Ne s'arrêtant pas là, WMG s'est appuyé sur l'argument du rejet de la distinction entre partis en affirmant que la SRLA, signée début 2023, n'envisageait pas « une compensation liée à l'octroi de licences ou à toute autre utilisation de contenu pour la formation de modèles d'IA ».
En outre, l’AFM aurait « intenté cette action en justice dans une tentative inappropriée de placer le pouce judiciaire sur la balance des négociations » – faisant principalement référence à un prétendu effort « visant à créer de toutes pièces de nouvelles obligations contractuelles ».
Suivant cette idée, Warner Music a doublé sa position selon laquelle l’absence d’une clause explicite sur l’IA signifie qu’il ne peut y avoir « aucune performance, violation ou dommage en résultant ». De plus, la section susmentionnée sur les nouvelles utilisations de la SRLA est donc inapplicable, selon WMG.
“Lorsqu'il n'existe aucun accord couvrant le nouveau média – comme l'AFM le concède, c'est le cas ici – l'article 21 n'a rien à signaler et il n'y a aucun droit à paiement”, poursuit la lettre.
Pour ces raisons et quelques autres raisons adjacentes, le major demande une conférence préalable à la motion de rejet ainsi qu'un sursis préalable à l'enquête en attendant la résolution de la motion. La découverte, a ajouté WMG pour faire bonne mesure, impliquerait « des négociations et des conditions sensibles de licence d’IA » dans le cadre des discussions en cours avec l’AFM sur une nouvelle SRLA.

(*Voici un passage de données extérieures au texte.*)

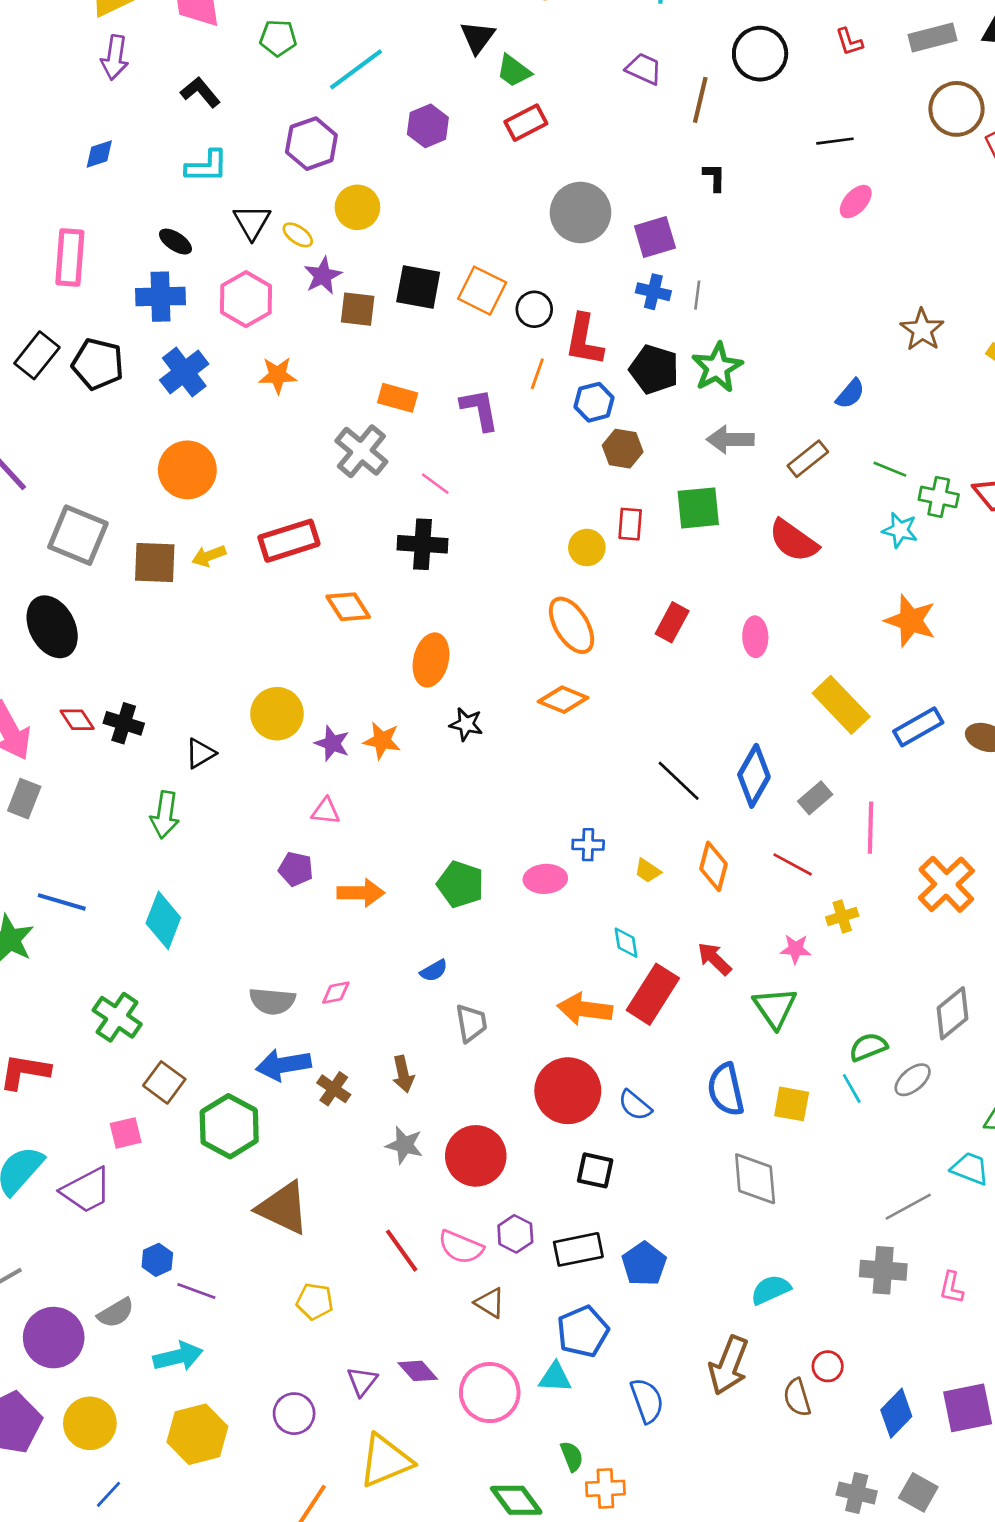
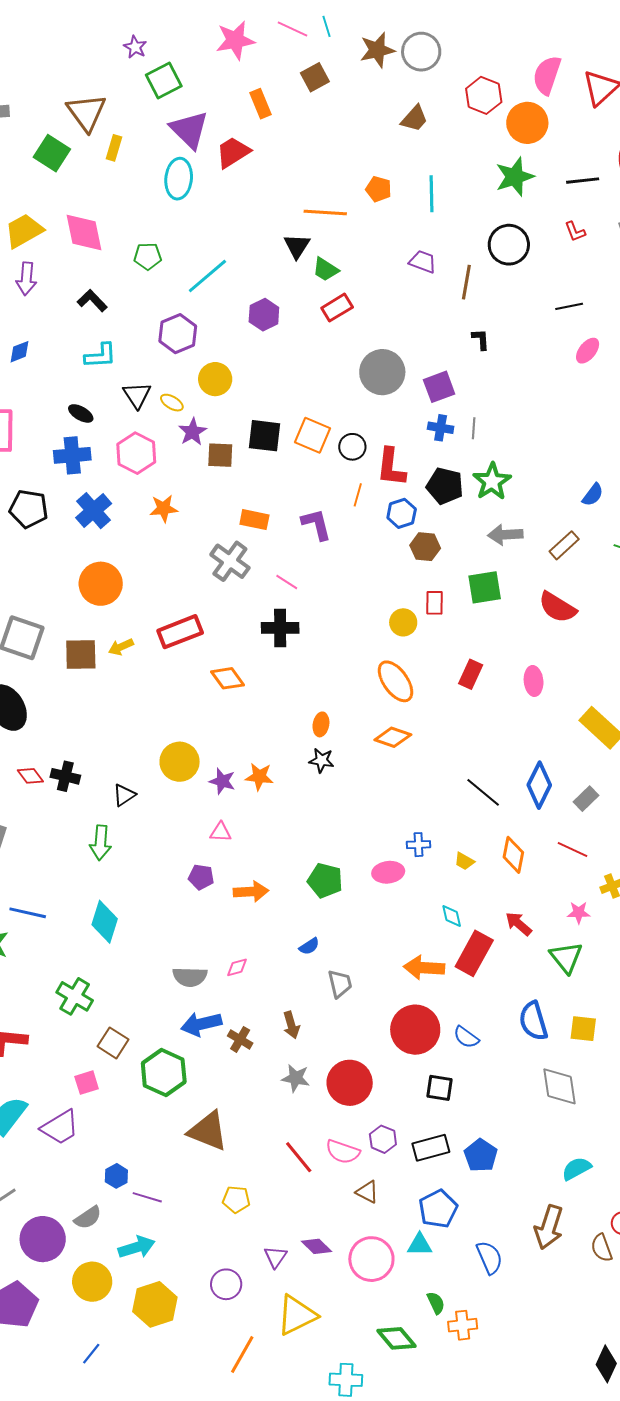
orange ellipse: (431, 660) -> (321, 724), moved, size x0.6
yellow circle: (90, 1423) -> (92, 1282), moved

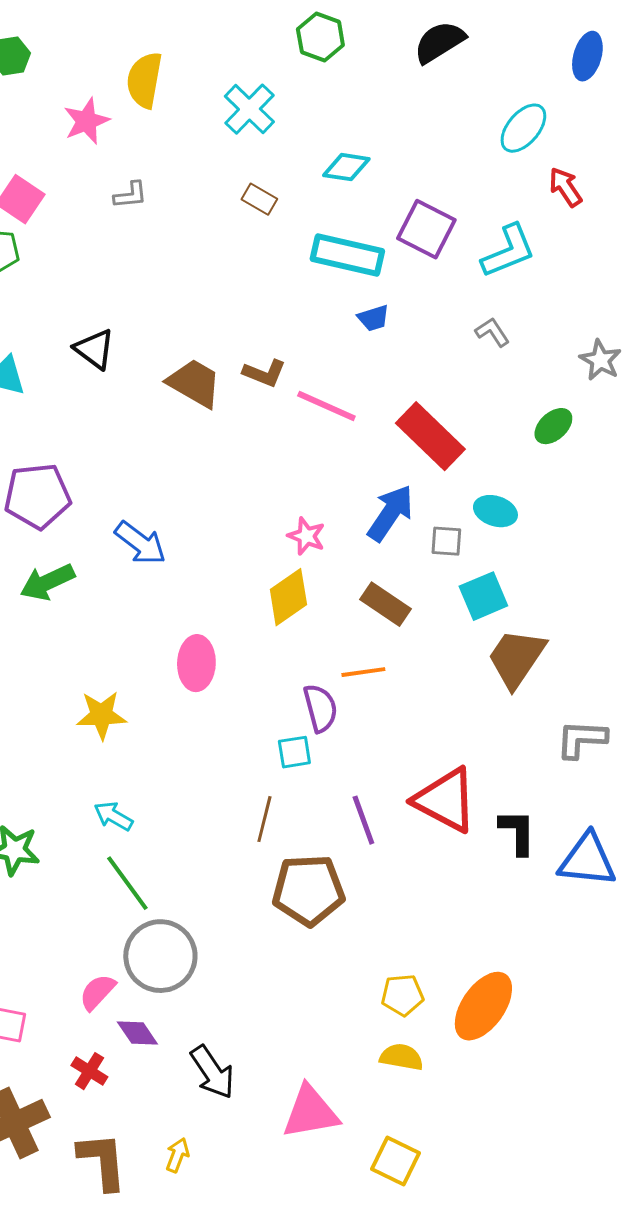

Le temps nous dira si la campagne de licenciement de Warner Music est efficace – même si même si l'accusé gagne dans la salle d'audience, une victoire en matière de relations publiques pourrait s'avérer insaisissable.
Certes, le syndicat des musiciens du Royaume-Uni a déclaré le mois dernier a soutenu l’action de l’AFM et a décrit la plainte comme un élément d’une « lutte mondiale » pour la compensation de la génération IA. Avec de nombreux rapprochements et produits liés à l’intelligence artificielle à l’horizon, avec ou sans costume, la réaction s’intensifiera probablement sans changements contractuels et sans un peu de salaire supplémentaire pour les professionnels syndiqués concernés.